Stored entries
== == ==
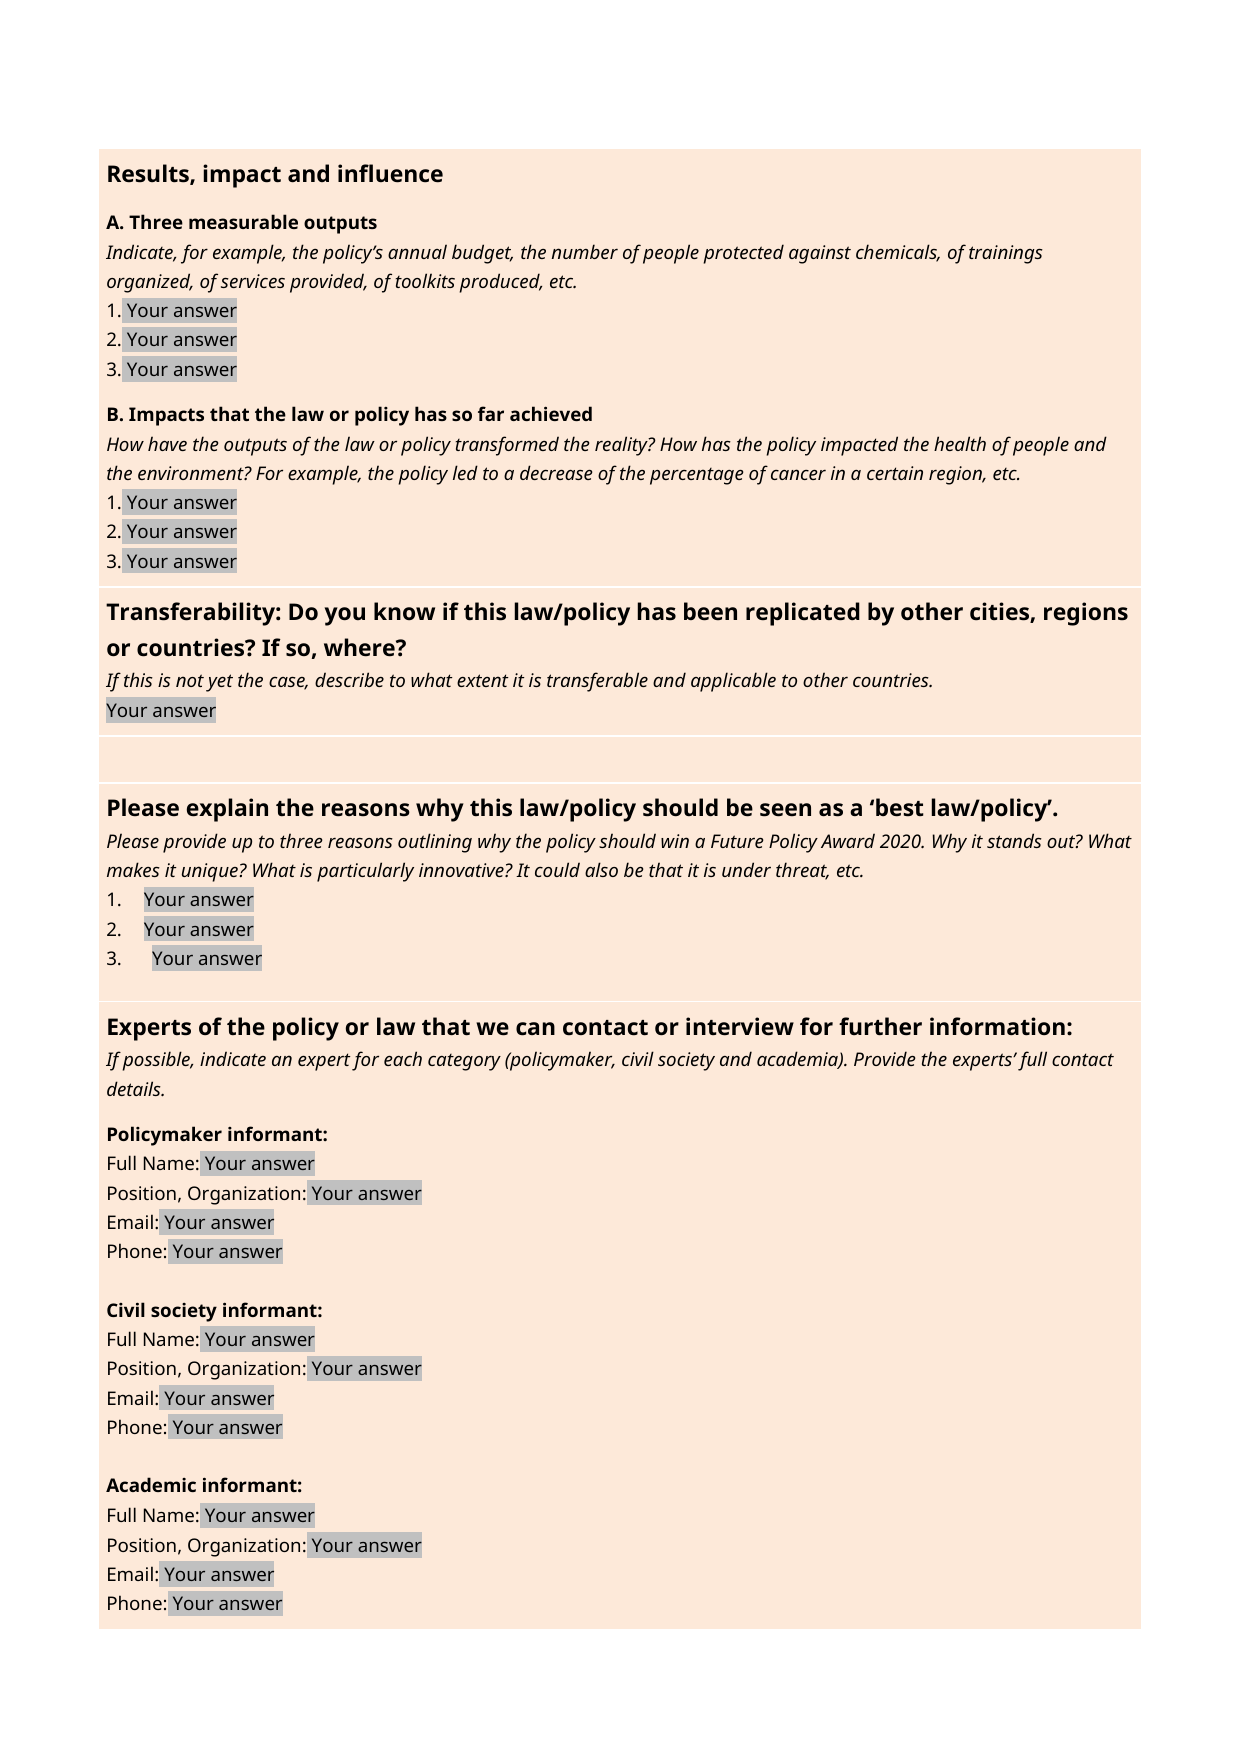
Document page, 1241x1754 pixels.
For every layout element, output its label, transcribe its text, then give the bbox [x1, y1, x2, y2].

table_cell [99, 1271, 1141, 1316]
table_cell Results, impact and influence A. Three measurable outputs Indicate, for example, the policy’s annual budget, the number of people protected against chemicals, of trainings organized, of services provided, of toolkits produced, etc. 1. Your answer 2. Your answer 3. Your answer B. Impacts that the law or policy has so far achieved How have the outputs of the law or policy transformed the reality? How has the policy impacted the health of people and the environment? For example, the policy led to a decrease of the percentage of cancer in a certain region, etc. 1. Your answer 2. Your answer 3. Your answer [99, 683, 1141, 1120]
table_cell Methods and modalities Provide answers to the questions below. What are the policy’s key features? Have stakeholders implemented these measures? To what extent? Are there any problems?: Your answer Who is monitoring and evaluating the implementation? Your answer Is the policy being regularly reviewed? Has there been continuous consultation and involvement of the various stakeholders/beneficiaries?: Your answer Is the law or policy enforced, e.g. through mandatory compliance, legally enforceable standards, inspections, audits, review, sanctions for non-compliance? Who is responsible for enforcement?: Your answer What are the costs of implementation? Who is covering these costs? Is there a sustainable budget provision (or are there potential budget cuts, change of political situation, etc.)?: Your answer Future development: Will the policy continue to be implemented within the next two years (2021-2022) or are there any potential threats (budget cuts, change of political situation, etc.)?: Your answer Is the policy due to be reviewed, evaluated, amended, etc. soon, are there additional policies being formulated to enhance implementation, etc. Which elements still need improvement?: Your answer [99, 149, 1141, 682]
table_cell Please explain the reasons why this law/policy should be seen as a ‘best law/policy’. Please provide up to three reasons outlining why the policy should win a Future Policy Award 2020. Why it stands out? What makes it unique? What is particularly innovative? It could also be that it is under threat, etc. Your answer Your answer Your answer [99, 1318, 1141, 1535]
table_cell Transferability: Do you know if this law/policy has been replicated by other cities, regions or countries? If so, where? If this is not yet the case, describe to what extent it is transferable and applicable to other countries. Your answer [99, 1122, 1141, 1269]
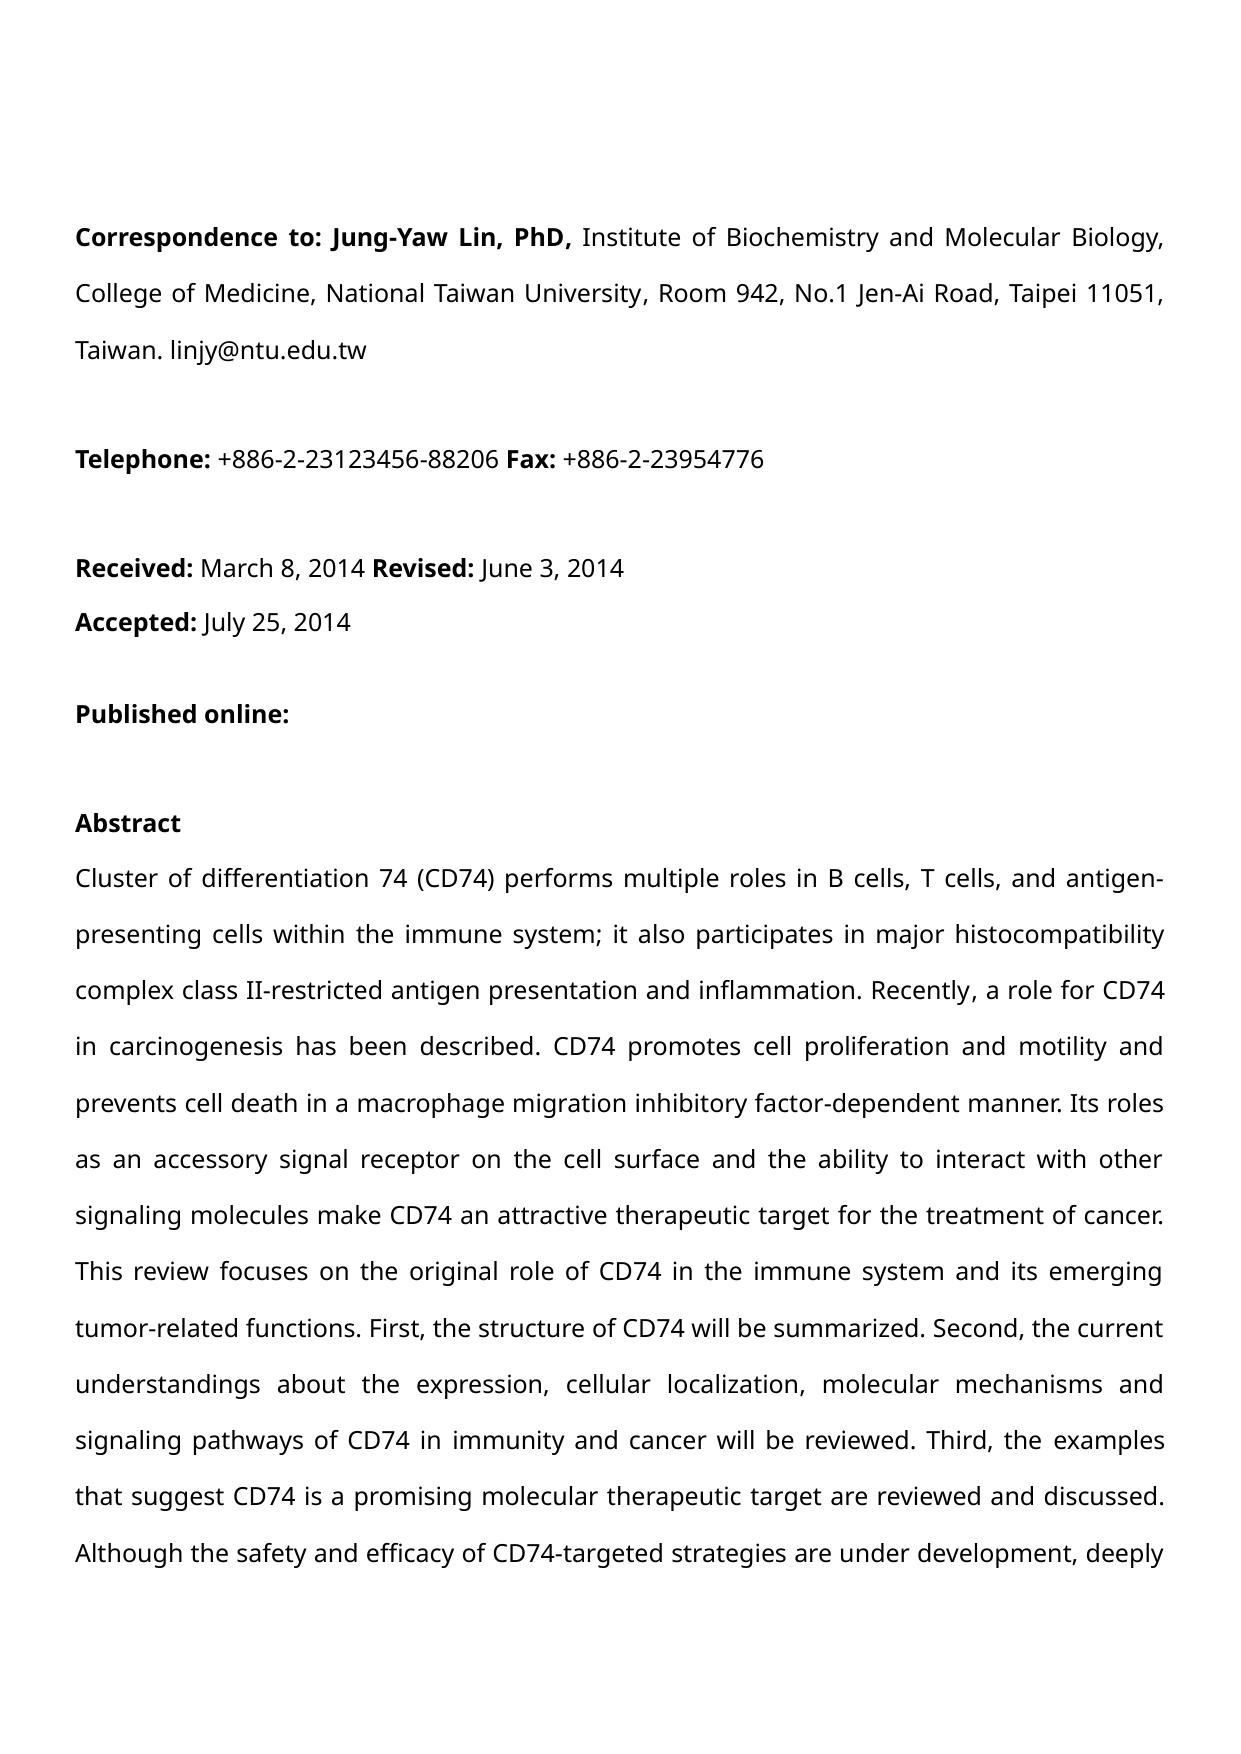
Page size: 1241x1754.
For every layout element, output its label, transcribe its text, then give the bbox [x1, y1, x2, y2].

text Telephone: +886-2-23123456-88206 Fax: +886-2-23954776 [75, 440, 1165, 477]
text Correspondence to: Jung-Yaw Lin, PhD, Institute of Biochemistry and Molecular Biology, College of Medicine, National Taiwan University, Room 942, No.1 Jen-Ai Road, Taipei 11051, Taiwan. linjy@ntu.edu.tw [75, 218, 1165, 368]
text Accepted: July 25, 2014 [75, 603, 1165, 641]
text Abstract [75, 804, 1165, 842]
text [75, 858, 1165, 1571]
text Received: March 8, 2014 Revised: June 3, 2014 [75, 549, 1165, 586]
text Published online: [75, 695, 1165, 733]
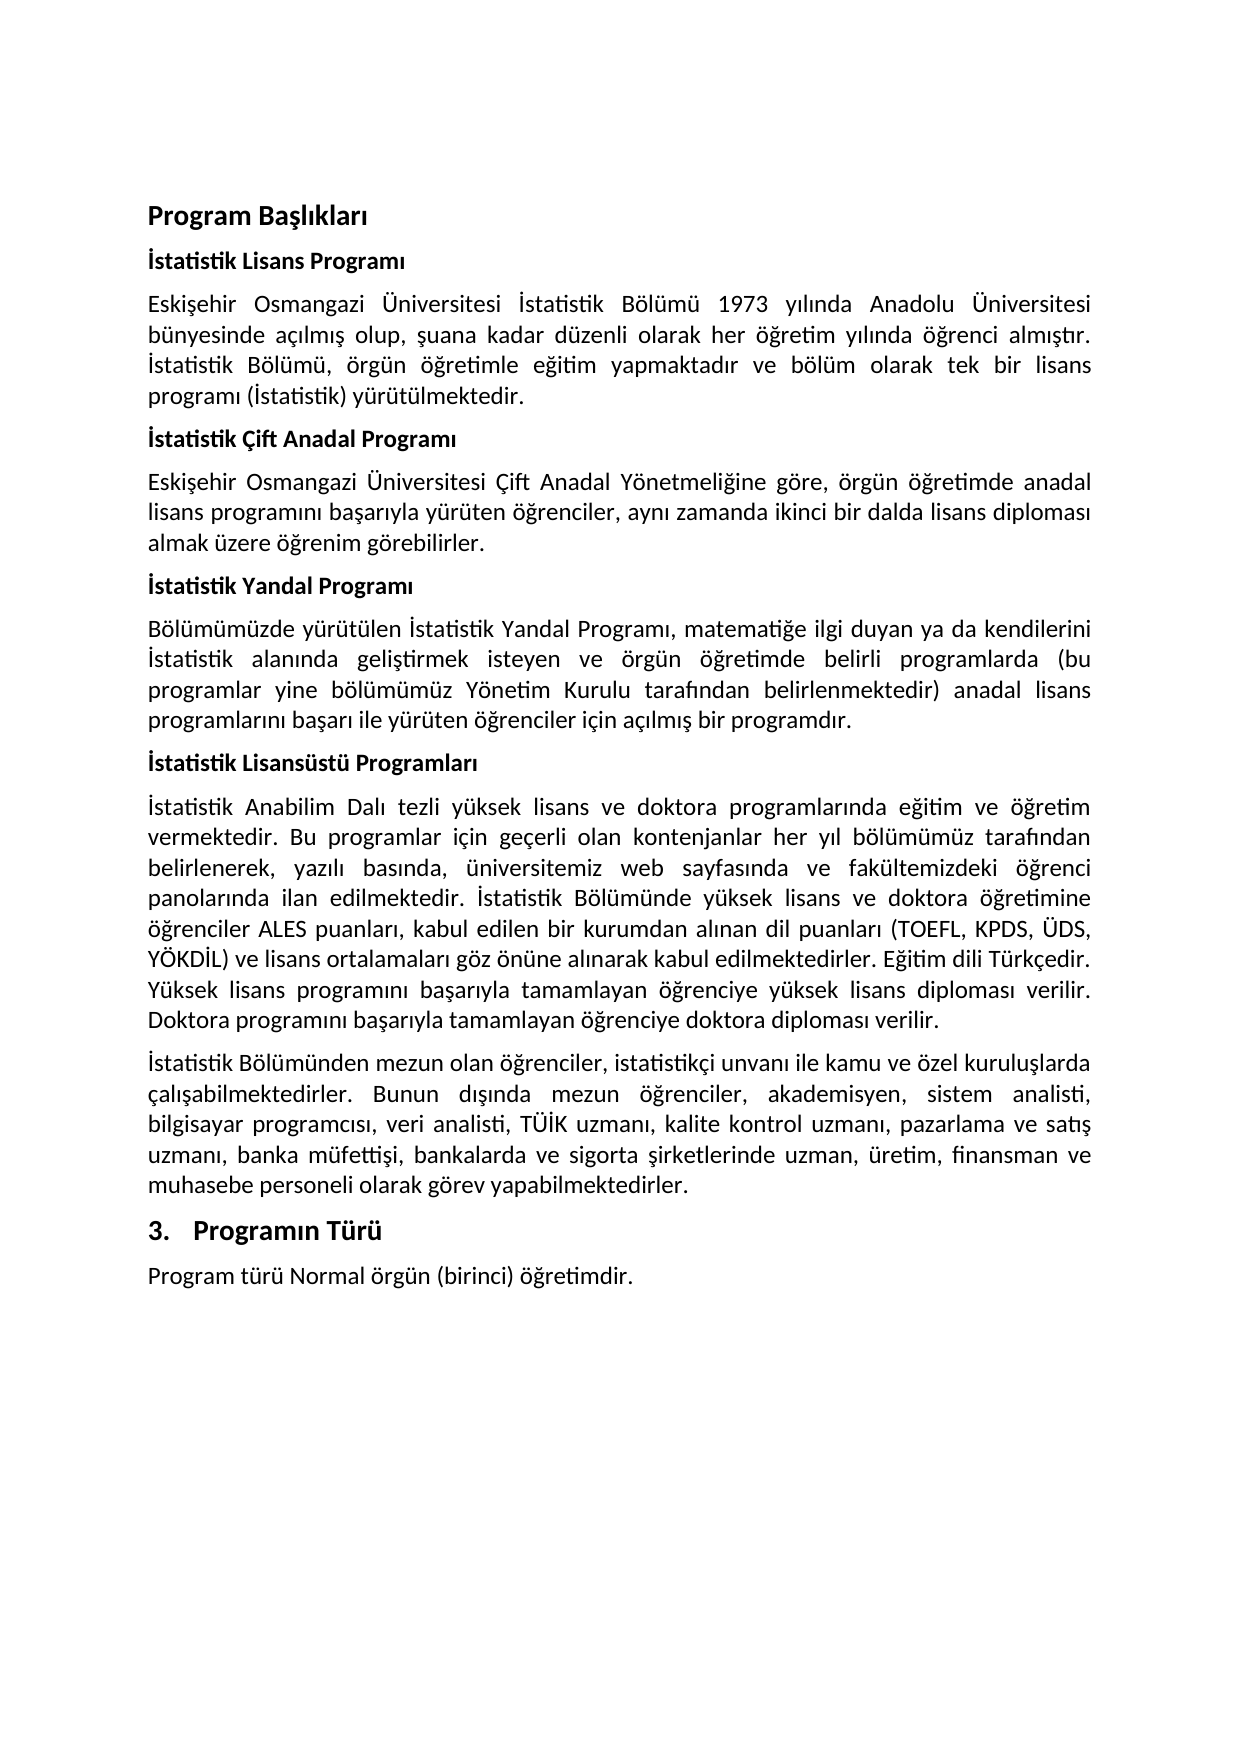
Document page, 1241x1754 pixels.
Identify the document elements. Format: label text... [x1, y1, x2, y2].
== == ==
What the records say must be written out exactly, with none of their pictures.

Document page, 1241x1754 pixels.
For every layout element, output its label, transcribe its text, then give the bbox [x1, y1, x2, y2].

table_cell [99, 1271, 1141, 1316]
table_cell Results, impact and influence A. Three measurable outputs Indicate, for example, the policy’s annual budget, the number of people protected against chemicals, of trainings organized, of services provided, of toolkits produced, etc. 1. Your answer 2. Your answer 3. Your answer B. Impacts that the law or policy has so far achieved How have the outputs of the law or policy transformed the reality? How has the policy impacted the health of people and the environment? For example, the policy led to a decrease of the percentage of cancer in a certain region, etc. 1. Your answer 2. Your answer 3. Your answer [99, 683, 1141, 1120]
table_cell Methods and modalities Provide answers to the questions below. What are the policy’s key features? Have stakeholders implemented these measures? To what extent? Are there any problems?: Your answer Who is monitoring and evaluating the implementation? Your answer Is the policy being regularly reviewed? Has there been continuous consultation and involvement of the various stakeholders/beneficiaries?: Your answer Is the law or policy enforced, e.g. through mandatory compliance, legally enforceable standards, inspections, audits, review, sanctions for non-compliance? Who is responsible for enforcement?: Your answer What are the costs of implementation? Who is covering these costs? Is there a sustainable budget provision (or are there potential budget cuts, change of political situation, etc.)?: Your answer Future development: Will the policy continue to be implemented within the next two years (2021-2022) or are there any potential threats (budget cuts, change of political situation, etc.)?: Your answer Is the policy due to be reviewed, evaluated, amended, etc. soon, are there additional policies being formulated to enhance implementation, etc. Which elements still need improvement?: Your answer [99, 149, 1141, 682]
table_cell Please explain the reasons why this law/policy should be seen as a ‘best law/policy’. Please provide up to three reasons outlining why the policy should win a Future Policy Award 2020. Why it stands out? What makes it unique? What is particularly innovative? It could also be that it is under threat, etc. Your answer Your answer Your answer [99, 1318, 1141, 1535]
table_cell Transferability: Do you know if this law/policy has been replicated by other cities, regions or countries? If so, where? If this is not yet the case, describe to what extent it is transferable and applicable to other countries. Your answer [99, 1122, 1141, 1269]
Page size: 1241x1754.
For every layout element, output its label, transcribe its text, then give the bbox [x1, y1, x2, y2].

text Telephone: +886-2-23123456-88206 Fax: +886-2-23954776 [75, 440, 1165, 477]
text Correspondence to: Jung-Yaw Lin, PhD, Institute of Biochemistry and Molecular Biology, College of Medicine, National Taiwan University, Room 942, No.1 Jen-Ai Road, Taipei 11051, Taiwan. linjy@ntu.edu.tw [75, 218, 1165, 368]
text Accepted: July 25, 2014 [75, 603, 1165, 641]
text Abstract [75, 804, 1165, 842]
text [75, 858, 1165, 1571]
text Received: March 8, 2014 Revised: June 3, 2014 [75, 549, 1165, 586]
text Published online: [75, 695, 1165, 733]
Document page, 1241x1754 pixels.
Identify the document elements. Format: label text... [x1, y1, x2, y2].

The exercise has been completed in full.